独立系科学者の研究グループ浸透性殺虫剤タスクフォース(以下TFSP)はこのほど、ネオニコチノイド系殺虫剤が及ぼす生態系への影響についての最新調査を発表した。TFSPでは2015年に「評価書」としてまとめていたが、新たに500件の研究結果を加えた。生態系だけでなく食品まで汚染する可能性があるネオニコチノイド系殺虫剤について使用禁止と総合的害虫防除への移行を強調した。(オルタナS編集長=池田 真隆)
TFSPが発表した報告書は、「浸透性殺虫剤の生物多様性と生態系への影響に関する世界的な統合評価書」第2版。2014年以降に発表された500の研究結果をもとに、浸透性殺虫剤が食品も汚染している可能性があることを示唆した。
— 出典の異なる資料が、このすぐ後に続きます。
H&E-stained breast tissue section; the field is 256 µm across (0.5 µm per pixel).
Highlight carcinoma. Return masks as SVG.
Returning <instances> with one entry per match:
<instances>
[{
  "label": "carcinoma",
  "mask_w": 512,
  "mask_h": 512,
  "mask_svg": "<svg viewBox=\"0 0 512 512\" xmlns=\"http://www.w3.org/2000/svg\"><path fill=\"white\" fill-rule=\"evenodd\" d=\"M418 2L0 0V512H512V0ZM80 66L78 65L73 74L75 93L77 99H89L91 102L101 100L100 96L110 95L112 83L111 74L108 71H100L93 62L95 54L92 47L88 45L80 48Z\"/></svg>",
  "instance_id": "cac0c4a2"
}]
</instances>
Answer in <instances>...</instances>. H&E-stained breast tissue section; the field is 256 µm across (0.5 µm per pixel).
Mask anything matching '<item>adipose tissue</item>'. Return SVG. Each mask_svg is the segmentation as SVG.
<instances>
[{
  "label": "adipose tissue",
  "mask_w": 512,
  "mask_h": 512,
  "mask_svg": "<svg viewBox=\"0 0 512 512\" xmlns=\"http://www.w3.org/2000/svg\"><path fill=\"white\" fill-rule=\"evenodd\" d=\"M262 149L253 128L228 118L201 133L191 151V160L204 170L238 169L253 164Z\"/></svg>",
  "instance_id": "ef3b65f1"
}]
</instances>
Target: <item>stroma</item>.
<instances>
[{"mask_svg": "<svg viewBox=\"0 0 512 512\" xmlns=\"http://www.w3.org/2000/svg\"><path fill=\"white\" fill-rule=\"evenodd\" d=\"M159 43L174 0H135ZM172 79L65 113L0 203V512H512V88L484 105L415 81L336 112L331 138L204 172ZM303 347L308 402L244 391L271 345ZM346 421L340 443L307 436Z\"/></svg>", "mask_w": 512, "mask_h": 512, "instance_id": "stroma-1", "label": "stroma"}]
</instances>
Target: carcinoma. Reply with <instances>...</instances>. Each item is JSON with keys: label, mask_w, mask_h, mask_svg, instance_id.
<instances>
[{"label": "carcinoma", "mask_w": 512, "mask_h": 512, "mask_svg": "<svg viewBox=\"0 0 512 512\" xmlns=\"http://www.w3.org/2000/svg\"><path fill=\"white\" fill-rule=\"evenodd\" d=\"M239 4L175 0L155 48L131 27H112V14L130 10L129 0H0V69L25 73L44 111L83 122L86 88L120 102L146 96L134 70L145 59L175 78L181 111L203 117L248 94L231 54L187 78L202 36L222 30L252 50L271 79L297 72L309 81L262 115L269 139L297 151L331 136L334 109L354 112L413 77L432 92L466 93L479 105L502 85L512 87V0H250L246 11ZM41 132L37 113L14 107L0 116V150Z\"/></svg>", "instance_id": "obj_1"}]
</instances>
ネオニコチノイド系殺虫剤は1990年代以降に使われだし、今では世界で最も大量に使われている農薬だ。TFSPでは、ミツバチの急激な減少に関係しているとし、生物多様性、生態系への脅威と警告していた。
フランス国立科学研究センター研究員でTFSP副委員長のジャン・マルク・ボンマタン氏は、「ネオニコチノイド系殺虫剤の使用は環境面で持続可能な農業の実践に逆行する。農家に何ら利益をもたらさず、土壌の質を低下させ、生物多様性を損ない、水質を汚染するだけだ」と言い切る。
トロント大学で生態学を研究するファイサル・ムーラ准教授は、「害虫と闘うには、ごく少量の農薬で事足りる。大半は単に環境を汚染し、非標的生物に広範な害を及ぼすだけである」と述べた。
フランスでは2018年以降のネオニコチノイド系殺虫剤の使用禁止規定を、生物多様性法に盛り込んだ。ボンマタン氏は、「世界中の政府は、フランスに続くべき。持続可能な総合的害虫管理モデルへと速やかに移行すべきである」と訴えた。
日本では、住友化学がネオニコチノイド系農薬の「ダントツ」を販売している。生態系へ悪影響を及ぼすとして、国際環境NGOグリーンピース・ジャパンなどから、同製品の製造中止を求められている。